Signal Processing ( IF 3.4 ) Pub Date : 2021-05-08 , DOI: 10.1016/j.sigpro.2021.108148 Yun-Bin Zhao , Zhi-Quan Luo
The optimal -thresholding (OT) and optimal -thresholding pursuit (OTP) are newly introduced frameworks of thresholding techniques for compressed sensing and signal approximation. Such frameworks motivate the practical and efficient algorithms called relaxed optimal -thresholding () and relaxed optimal -thresholding pursuit () which are developed through the tightest convex relaxations of OT and OTP, where is a prescribed integer number. The preliminary numerical results demonstrated in Zhao (2020) indicate that these approaches can stably reconstruct signals with a wide range of sparsity levels.
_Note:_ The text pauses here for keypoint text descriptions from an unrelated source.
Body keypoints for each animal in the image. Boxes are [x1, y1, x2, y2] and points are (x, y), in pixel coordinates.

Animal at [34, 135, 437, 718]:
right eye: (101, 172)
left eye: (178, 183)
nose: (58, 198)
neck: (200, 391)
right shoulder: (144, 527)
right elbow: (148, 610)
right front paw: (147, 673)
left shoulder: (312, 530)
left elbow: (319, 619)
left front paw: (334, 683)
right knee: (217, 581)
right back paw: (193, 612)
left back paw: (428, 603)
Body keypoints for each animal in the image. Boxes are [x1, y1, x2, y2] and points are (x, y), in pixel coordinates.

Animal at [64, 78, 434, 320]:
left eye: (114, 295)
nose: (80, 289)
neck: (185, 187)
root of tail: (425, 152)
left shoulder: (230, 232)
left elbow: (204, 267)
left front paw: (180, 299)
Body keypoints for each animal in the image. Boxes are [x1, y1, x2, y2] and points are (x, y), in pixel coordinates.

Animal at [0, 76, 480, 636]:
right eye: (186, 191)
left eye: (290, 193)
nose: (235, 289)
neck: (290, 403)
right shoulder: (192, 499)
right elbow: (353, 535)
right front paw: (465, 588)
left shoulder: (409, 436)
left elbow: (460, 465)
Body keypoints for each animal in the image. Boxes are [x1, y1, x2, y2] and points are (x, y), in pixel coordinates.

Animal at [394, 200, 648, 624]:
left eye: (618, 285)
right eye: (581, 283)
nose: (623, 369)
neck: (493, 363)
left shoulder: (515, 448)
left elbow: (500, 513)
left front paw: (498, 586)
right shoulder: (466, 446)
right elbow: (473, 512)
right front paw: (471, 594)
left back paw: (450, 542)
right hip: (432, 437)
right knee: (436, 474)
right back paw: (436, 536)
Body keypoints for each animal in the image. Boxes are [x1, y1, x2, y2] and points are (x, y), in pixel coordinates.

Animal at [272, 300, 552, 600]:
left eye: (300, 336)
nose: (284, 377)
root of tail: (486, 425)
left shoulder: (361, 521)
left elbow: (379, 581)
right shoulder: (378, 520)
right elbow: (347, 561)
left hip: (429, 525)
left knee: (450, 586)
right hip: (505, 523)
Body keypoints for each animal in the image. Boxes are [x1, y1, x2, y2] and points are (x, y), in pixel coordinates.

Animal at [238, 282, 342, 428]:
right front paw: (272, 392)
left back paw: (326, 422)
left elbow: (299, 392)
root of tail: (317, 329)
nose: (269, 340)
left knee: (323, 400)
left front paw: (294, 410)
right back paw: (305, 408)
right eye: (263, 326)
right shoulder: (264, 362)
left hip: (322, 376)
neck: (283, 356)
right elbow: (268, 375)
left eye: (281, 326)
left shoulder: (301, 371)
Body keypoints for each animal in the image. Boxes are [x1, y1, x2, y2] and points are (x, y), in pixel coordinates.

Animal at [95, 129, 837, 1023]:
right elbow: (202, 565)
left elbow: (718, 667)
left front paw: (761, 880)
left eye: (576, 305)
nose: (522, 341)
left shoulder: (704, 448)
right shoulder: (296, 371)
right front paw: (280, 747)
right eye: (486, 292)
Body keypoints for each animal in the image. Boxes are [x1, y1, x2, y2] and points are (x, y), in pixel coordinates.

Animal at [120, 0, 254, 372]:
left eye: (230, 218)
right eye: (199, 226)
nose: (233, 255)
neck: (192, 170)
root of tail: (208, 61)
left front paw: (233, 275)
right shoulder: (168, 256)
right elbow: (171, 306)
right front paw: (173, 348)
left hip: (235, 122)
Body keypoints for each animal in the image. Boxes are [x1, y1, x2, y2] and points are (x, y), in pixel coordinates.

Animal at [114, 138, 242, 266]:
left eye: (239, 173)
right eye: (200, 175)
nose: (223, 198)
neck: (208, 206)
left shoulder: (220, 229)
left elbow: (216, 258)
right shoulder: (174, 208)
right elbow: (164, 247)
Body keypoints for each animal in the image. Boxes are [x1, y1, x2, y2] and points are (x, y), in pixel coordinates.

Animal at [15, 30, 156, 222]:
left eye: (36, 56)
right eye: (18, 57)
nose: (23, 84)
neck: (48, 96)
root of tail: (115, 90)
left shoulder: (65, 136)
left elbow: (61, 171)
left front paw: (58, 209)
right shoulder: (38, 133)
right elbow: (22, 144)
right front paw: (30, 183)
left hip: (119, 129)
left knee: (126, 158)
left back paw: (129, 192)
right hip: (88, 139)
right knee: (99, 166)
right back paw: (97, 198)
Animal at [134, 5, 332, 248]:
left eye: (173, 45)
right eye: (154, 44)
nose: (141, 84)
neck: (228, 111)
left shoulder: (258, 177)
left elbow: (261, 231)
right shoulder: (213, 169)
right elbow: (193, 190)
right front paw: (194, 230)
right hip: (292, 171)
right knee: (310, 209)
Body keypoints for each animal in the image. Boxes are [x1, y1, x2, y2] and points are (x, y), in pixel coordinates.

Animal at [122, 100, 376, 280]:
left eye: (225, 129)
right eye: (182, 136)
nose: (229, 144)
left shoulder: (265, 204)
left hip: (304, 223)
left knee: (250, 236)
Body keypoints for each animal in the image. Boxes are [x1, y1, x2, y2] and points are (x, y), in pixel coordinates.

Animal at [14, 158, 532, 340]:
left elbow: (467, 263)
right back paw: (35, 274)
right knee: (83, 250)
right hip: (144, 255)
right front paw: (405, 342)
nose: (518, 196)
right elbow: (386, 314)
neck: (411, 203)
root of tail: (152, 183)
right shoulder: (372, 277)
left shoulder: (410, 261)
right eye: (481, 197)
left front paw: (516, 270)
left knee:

However, the guaranteed performance of these algorithms with parameter has not yet established in Zhao (2020). The purpose of this paper is to show the guaranteed performance of OT and OTP in terms of the restricted isometry property (RIP) of nearly optimal order for the sensing matrix governing the -sparse signal recovery, and to establish the first guaranteed performance result for and with In the meantime, we provide a numerical comparison between ROTP and several existing thresholding methods.
中文翻译:
压缩感知的最佳阈值算法分析
最优的 阈值(OT)和最佳 阈值追踪(OTP)是新引入的用于压缩感测和信号逼近的阈值技术框架。这样的框架激发了称为轻松最优的实用高效算法-阈值()和轻松的最佳 阈值追求()是通过OT和OTP的最紧密的凸松弛而开发的,其中 是规定的整数。Zhao(2020)证明的初步数值结果表明,这些方法可以稳定地重建具有广泛稀疏性水平的信号。但是,这些算法的带参数保证性能在Zhao(2020)中尚未建立。本文的目的是根据控制矩阵的传感矩阵的接近最佳阶的受限等距特性(RIP)来显示OT和OTP的性能保证。-稀疏信号恢复,并建立第一个有保证的性能结果 和 和 同时,我们提供了ROTP之间的数值比较 和几种现有的阈值化方法。